Arama yapmak için lütfen yukarıdaki kutulardan birine aramak istediğiniz terimi girin.

“Kutsallar” ve Düşünce Özgürlüğü – TCK 301. Madde

Osman Can

1. Paradigmanın Temel Sorunu: Düşünce Özgürlüğü

Yaşam hakkı maddi varlığının temel güvencesini oluşturduğu gibi, düşünce özgürlüğü de insanın manevi varlığının temelini oluşturmaktadır. Özgürlükçü sistemlerle totaliter sistemler arasındaki temel fark, düşünce özgürlüğünün normatif düzenleniş biçiminde ortaya çıktığı gibi, asıl olarak, bu özgürlük kategorisine yönelik toplumsal ve siyasal bakışta ortaya çıkmaktadır. Geçiş toplumlarında düşünce özgürlüğünün temel sorunsalı, normatif düzlemde temizlenmesine rağmen on yıllarca toplumsal ve siyasal alanda bıraktığı tortuların rövanş denemesi biçiminde ifade edilebilir. Çağdaş hukuk sistemleriyle uyumlu hale getirilmiş hukuk kurallarının uygulanmasından doğan tablonun, oldukça arkaik ve anakronik görüntü sergilemesinin nedenlerinden biri bu olsa gerek.

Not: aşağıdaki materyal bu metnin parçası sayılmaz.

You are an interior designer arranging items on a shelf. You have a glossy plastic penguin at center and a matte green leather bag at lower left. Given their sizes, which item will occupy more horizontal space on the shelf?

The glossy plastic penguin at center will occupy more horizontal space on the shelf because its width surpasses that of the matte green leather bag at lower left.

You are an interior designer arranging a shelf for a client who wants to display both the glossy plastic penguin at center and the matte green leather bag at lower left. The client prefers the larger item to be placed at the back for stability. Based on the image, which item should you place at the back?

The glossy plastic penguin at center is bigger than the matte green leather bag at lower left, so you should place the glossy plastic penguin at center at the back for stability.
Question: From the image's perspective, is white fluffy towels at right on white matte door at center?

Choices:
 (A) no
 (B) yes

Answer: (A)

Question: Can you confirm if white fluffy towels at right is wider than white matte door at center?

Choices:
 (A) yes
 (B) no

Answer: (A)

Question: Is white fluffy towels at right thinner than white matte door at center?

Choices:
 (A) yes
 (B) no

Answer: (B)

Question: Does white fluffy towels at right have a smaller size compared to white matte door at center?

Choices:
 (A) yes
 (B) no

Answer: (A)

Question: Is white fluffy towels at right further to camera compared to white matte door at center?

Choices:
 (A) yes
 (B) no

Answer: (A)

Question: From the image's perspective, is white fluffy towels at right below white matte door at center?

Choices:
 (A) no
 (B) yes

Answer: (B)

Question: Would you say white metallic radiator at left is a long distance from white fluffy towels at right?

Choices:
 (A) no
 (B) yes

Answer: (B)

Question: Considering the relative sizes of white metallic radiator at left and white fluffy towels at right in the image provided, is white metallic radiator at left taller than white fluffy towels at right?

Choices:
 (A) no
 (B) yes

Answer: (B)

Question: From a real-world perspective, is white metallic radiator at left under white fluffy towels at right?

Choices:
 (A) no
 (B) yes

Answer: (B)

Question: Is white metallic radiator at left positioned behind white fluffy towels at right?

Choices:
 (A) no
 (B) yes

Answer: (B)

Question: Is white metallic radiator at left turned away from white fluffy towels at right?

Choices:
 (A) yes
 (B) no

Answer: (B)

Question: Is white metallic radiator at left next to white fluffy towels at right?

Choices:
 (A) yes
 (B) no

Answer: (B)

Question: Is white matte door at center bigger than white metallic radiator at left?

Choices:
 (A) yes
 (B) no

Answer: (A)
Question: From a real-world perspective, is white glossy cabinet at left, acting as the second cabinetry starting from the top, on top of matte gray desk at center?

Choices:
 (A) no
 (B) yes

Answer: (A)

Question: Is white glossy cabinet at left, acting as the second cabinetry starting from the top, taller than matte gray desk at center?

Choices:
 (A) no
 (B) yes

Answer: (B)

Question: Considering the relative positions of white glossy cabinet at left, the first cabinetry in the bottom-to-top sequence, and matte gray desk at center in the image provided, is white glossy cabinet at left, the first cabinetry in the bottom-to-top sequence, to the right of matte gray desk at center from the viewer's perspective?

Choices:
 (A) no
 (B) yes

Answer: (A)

Özgürlükçü demokratik sistemlerde, devletin temel varlık nedeni, dolayısıyla tek yasak elması “insan onuru”dur. Tüm siyasal işlem ve eylemler doğrudan ya da dolaylı biçimde insan ve özgürlükleriyle temellendirilmek zorundadır. Devlet tüzelkişiliği bir yandan bireylerin temel hak ve özgürlüklerini üçüncü kişilerden kaynaklanabilecek saldırılar karşısında korurken, bir yandan kendisi bireylerin barış ve huzur içinde sahip oldukları özgürlükleri idrak edebilmesi için gerekli koşulları hazırlamakla yükümlüdür. Bu devletin varlık nedenidir. Bu nedenle temel hak ve özgürlüklere dokunma ilke olarak devletin varlık nedeniyle bağdaşmaz. Devlet ancak yukarıda tanımlı ödevlerini yerine getirme amacıyla ve “son çare” niteliğinde olduğu sürece ve o oranda temel hak ve özgürlüklere dokunabilir.

Bu yaklaşım, devletin tüm işlem ve eylemlerinde “kamu yararını” amaçlaması biçimindeki anayasal zorunluluktan da anlaşılabilir. “Kamu”yu bireylerden bağımsız kişilik olarak değerlendiren 18. ve 19. yüzyıl romantizminin ya da bunun 20. yüzyıla yansımış totaliter ve faşist rejimlerin öncüllerinin “özgürlükçü demokratik düzenlerde” geçerliliği olmayacağına göre, kamu, toplum, ulus, kendini oluşturan bireylerden ve bireysel tercihler/özgürlükler toplamından bağımsız kabul edilemez. “Kamu yararı” bu açıdan yıkıcı olmaktan çıkabilir, ulus ya da ulusal değerler bu çerçevede korunabilir değer haline gelebilir.